Kobbe, Herman

Herman Kobbe (June 24, 1848-Sept. 21, 1899) was an attorney and a charter member of The Lambs in 1877. He was among the 21 men who launched the club.

He was born in New York and educated in Germany, where his father, William, was born. Kobbe graduated from Columbia Law School and joined the New York State Bar. He joined a partnership around the time the founders of the Lambs of New York first met in 1874, Sullivan, Kobbe & Fowlers, attorneys at law. He was also the secretary of the Atchison, Topeka & Santa Fe Railroad.

When the Lambs was adding new members in 1875, he married his first wife, Mary Reddington.
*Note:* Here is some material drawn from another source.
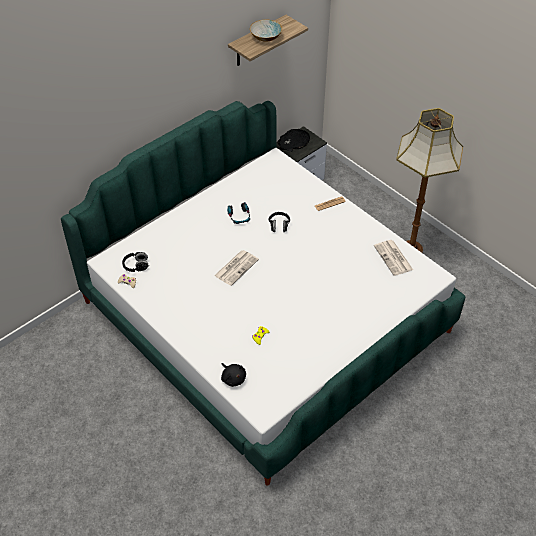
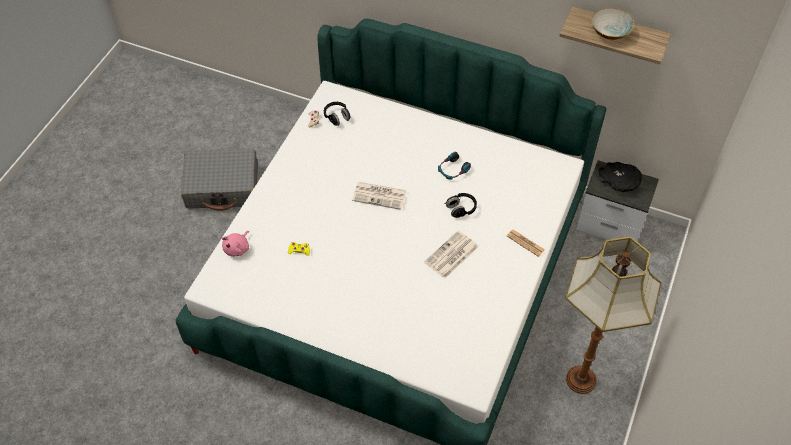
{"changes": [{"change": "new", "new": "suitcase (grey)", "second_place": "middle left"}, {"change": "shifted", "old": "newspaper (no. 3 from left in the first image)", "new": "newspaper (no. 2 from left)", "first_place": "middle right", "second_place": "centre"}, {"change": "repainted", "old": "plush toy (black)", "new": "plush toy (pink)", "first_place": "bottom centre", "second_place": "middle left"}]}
The couple moved to Port Jervis, New York, where he continued to practice law. They had three daughters; upon the birth of their third child in 1883, Mary Kobbe died in childbirth. Kobbe was left with three children, between eight and infancy. A year after his wife’s death, on October 13, 1884, he married Mary Lyman Sanford. He had met Mary years before through work, when her father hired him to resolve her teenage marriage and unsuccessful elopement.
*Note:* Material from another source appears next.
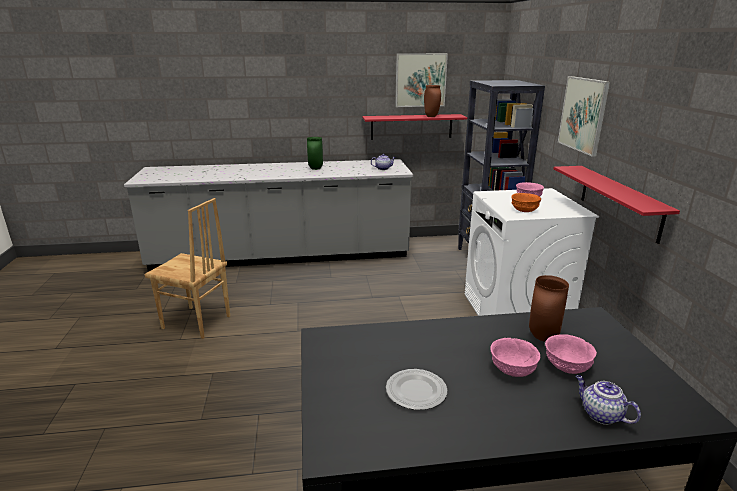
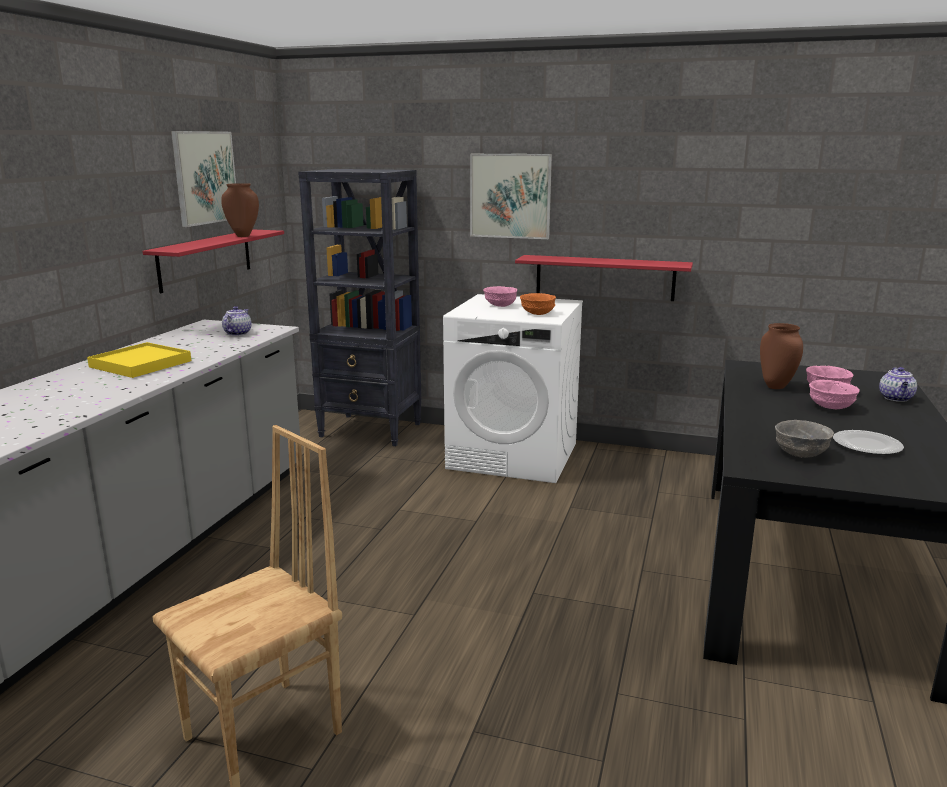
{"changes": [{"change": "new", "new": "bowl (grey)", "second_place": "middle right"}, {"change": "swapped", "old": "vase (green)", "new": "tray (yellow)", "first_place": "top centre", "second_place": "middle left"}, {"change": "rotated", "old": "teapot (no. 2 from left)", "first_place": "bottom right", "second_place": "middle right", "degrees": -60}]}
Kobbe was only active with The Lambs as a social member. 

Poor health drove him from New York to the West Coast right before the turn of the century. Kobbe died Sept. 21, 1899, in Pasadena, California. He was 51. His wife died the following day, on September 22. Kobbe’s remains were returned to New York, and he is interred in the Kobbe family mausoleum in Green-Wood Cemetery, Brooklyn.